My understanding of the audio recording is that linguists of the Chomsky school seems to say that NN do not / cannot understand Languages the way human do, and it is countered with the argument that NN do understand Languages better by G. Hinton.

Currently I still think that both approaches vaguely overlaps.
Chomsky's grammar heavy on the precision scale. Word embedding and LSTM/Recurrent stuffs more heavy on the imprecision scale.

But I am neither professional mathematician nor linguist. My opinion is still in progess ;-)

@johncarlosbaez @stphrolland what true gibberish that is. I am no great fan of Chomsky, but this is a totally embarrassing opinion - LLMs only give more fuel to Chomsky’s primary criticism of behaviourism about the poverty of stimulus. Also, why would interest in the deep structure of language be a somehow suspect enterprise - our innate ability to recognize the grammaticality of sentences remains something that should give awe. It confirms to me that machine learning people are vapid, anti-intellectual, and overly impressed by their own techniques.

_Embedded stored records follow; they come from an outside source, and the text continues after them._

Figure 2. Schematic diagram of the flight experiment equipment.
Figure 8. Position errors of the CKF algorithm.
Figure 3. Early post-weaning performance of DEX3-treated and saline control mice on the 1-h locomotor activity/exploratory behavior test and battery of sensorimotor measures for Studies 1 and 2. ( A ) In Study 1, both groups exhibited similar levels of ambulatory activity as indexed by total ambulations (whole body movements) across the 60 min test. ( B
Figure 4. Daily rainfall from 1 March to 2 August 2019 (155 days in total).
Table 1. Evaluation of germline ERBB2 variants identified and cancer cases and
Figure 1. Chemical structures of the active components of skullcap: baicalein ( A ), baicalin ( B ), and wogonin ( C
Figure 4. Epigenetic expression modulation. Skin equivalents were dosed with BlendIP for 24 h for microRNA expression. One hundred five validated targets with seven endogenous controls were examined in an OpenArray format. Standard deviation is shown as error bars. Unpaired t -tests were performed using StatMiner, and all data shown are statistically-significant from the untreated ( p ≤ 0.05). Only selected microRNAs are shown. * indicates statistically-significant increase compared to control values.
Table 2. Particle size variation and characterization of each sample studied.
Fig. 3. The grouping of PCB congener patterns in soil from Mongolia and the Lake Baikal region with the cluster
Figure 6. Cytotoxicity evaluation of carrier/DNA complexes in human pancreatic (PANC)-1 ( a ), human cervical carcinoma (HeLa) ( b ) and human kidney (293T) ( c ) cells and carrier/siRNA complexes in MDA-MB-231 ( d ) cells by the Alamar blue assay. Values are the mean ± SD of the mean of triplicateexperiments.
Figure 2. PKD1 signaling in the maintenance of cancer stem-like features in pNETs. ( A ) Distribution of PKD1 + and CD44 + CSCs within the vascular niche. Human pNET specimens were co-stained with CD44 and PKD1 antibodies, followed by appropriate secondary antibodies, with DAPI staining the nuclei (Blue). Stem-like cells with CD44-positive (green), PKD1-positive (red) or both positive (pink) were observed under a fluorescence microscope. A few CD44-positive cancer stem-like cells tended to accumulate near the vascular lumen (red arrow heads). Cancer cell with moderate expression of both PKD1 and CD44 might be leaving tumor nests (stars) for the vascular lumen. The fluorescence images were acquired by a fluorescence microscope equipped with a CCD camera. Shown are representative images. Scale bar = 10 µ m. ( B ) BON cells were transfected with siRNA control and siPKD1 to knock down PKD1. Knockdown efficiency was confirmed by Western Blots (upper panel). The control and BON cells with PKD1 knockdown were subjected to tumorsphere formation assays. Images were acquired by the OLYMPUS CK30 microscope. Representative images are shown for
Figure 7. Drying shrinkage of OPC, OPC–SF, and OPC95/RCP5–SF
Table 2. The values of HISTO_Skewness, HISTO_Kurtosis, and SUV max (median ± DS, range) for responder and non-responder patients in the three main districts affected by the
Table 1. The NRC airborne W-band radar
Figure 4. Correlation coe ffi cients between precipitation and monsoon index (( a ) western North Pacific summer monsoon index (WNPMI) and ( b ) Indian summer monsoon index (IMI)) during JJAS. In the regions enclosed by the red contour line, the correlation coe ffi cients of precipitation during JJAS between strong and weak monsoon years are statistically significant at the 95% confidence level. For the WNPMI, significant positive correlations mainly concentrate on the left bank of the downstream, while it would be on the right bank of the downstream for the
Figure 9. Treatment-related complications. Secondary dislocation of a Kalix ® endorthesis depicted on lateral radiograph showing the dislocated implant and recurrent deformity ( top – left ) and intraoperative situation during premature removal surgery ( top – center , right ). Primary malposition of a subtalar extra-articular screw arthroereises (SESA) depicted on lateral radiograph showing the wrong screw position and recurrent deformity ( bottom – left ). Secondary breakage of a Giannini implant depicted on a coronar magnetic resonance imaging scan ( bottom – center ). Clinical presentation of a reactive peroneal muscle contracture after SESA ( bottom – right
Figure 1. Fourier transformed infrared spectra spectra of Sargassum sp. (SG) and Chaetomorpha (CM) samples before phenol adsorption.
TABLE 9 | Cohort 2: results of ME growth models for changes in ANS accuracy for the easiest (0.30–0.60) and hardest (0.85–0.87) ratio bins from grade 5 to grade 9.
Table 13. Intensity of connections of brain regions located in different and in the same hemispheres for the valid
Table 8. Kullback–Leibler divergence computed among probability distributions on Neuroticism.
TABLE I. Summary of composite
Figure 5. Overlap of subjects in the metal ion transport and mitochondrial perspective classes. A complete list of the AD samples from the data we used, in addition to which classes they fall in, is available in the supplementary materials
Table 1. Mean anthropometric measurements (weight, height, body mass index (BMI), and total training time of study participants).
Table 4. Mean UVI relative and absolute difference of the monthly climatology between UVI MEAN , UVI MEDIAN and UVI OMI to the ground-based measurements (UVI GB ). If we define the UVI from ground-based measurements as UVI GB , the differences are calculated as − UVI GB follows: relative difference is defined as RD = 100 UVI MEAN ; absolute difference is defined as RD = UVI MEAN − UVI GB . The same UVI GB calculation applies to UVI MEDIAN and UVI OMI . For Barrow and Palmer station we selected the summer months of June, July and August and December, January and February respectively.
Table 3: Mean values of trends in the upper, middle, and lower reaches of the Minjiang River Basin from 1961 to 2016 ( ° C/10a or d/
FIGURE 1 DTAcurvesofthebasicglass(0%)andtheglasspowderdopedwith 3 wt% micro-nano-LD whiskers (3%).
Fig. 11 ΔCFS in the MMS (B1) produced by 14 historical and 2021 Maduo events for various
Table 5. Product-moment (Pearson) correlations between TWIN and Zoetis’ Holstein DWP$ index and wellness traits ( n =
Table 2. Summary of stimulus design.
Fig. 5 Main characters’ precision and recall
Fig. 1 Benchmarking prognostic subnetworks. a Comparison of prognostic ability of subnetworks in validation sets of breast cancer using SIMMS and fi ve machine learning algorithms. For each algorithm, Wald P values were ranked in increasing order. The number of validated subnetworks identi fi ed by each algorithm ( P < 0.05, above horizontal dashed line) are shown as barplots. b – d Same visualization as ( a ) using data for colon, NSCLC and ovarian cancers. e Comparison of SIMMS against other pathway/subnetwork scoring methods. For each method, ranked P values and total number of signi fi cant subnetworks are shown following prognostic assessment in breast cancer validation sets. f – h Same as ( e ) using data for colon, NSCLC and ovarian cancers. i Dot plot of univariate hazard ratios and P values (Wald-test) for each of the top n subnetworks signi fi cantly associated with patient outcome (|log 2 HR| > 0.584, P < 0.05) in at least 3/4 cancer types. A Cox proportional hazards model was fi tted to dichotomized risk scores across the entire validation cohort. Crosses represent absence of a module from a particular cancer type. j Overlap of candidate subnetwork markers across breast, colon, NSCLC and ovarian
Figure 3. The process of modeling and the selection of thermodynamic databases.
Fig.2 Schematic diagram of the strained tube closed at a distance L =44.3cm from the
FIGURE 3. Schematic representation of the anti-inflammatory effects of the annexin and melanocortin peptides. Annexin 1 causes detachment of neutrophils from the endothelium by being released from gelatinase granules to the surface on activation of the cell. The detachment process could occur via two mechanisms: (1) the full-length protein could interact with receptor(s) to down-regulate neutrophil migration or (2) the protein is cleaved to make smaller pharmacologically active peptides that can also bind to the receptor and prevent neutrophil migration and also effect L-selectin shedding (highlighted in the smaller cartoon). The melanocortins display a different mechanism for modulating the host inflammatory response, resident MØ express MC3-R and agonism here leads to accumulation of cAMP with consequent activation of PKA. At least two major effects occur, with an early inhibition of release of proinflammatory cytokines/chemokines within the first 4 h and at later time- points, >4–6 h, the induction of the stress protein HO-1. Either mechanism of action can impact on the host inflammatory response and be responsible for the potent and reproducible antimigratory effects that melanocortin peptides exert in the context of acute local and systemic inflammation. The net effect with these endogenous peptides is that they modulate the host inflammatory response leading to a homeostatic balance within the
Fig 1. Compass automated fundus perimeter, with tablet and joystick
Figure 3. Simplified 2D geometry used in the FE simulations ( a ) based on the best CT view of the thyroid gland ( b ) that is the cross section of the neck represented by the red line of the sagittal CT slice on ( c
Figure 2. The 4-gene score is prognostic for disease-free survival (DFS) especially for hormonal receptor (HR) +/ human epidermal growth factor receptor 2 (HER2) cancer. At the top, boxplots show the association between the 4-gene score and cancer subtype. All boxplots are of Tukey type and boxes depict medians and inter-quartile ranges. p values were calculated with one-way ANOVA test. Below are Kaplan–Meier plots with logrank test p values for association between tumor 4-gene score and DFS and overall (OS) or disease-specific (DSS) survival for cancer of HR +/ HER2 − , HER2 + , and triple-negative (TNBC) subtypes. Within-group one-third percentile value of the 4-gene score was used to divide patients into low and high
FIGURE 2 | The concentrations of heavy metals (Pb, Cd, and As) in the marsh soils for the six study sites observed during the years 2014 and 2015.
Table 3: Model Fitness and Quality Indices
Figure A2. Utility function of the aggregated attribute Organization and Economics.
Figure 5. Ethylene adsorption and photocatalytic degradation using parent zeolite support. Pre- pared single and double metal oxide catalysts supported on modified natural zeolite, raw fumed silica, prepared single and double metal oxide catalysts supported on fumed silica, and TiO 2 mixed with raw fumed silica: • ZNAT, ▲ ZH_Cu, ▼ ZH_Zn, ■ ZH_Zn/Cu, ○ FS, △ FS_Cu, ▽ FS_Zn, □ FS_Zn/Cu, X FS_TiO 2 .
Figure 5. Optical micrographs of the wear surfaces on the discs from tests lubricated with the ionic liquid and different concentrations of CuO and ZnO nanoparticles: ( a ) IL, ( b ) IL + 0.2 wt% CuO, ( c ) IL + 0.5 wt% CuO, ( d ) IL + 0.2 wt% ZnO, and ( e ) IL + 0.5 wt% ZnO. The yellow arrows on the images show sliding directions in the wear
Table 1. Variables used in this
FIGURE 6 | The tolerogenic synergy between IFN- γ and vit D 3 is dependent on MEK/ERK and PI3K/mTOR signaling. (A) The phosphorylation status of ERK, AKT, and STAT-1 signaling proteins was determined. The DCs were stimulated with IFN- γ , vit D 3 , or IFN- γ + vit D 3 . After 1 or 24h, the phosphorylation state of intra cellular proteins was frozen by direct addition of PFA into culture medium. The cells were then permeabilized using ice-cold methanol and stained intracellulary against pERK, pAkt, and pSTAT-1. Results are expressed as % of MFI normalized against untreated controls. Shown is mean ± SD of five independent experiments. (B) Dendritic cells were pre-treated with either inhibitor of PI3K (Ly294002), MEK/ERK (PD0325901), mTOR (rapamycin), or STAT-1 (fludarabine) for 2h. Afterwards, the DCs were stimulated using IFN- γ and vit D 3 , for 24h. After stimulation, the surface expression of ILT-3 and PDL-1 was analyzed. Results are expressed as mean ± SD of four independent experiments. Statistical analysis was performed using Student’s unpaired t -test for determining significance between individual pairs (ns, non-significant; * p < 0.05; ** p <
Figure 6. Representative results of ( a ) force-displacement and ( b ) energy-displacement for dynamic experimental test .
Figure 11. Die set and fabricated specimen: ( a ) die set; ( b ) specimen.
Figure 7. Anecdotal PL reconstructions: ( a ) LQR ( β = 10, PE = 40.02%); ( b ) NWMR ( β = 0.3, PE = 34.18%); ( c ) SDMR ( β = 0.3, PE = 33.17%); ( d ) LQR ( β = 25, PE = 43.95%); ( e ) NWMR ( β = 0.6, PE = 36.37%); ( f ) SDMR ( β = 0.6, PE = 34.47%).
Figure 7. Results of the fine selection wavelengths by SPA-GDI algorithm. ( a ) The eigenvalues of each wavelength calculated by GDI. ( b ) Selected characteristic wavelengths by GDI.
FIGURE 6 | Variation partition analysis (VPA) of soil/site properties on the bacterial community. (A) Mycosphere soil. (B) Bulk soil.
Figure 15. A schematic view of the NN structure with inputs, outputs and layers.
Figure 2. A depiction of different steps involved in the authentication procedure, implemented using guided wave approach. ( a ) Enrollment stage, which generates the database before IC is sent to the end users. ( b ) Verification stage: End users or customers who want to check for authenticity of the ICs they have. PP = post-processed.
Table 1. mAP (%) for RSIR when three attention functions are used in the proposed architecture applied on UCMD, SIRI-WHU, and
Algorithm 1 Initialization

@johncarlosbaez Many ideas in quantitative finance started with physics. Does it also count as physics then? Physics basically inspires all subjects with dynamical and statistical systems. Do we really want to use physics in this broad sense?

@johncarlosbaez

It occurs to me that your explanation implies that they treated information as energy. Thus information = energy. Or something like that.

@johncarlosbaez now they have no excuse not giving one to Ed Witten. He took ideas from physics and led to many great advances in mathematics!

@liuyao - the Nobel prize has never been given to purely mathematical results and they probably won't start now. Penrose won a prize for the singularity theorem but only in conjunction with two astronomers who detected the supermassive black hole at the center of our Galaxy. Machine learning, on the other hand, is a practical technique, and Nobel really wanted to give prizes for practical discoveries.

@johncarlosbaez thanks for the explanation! I'm not sure why this specific Nobel choice is getting so much criticism..

@elduvelle - a lot of people don't like AI and they think machine learning researchers have essentially managed to steal the physics Nobel.

@johncarlosbaez @elduvelle

Those are two separate categories of people, and I am not sure they actually overlap that much.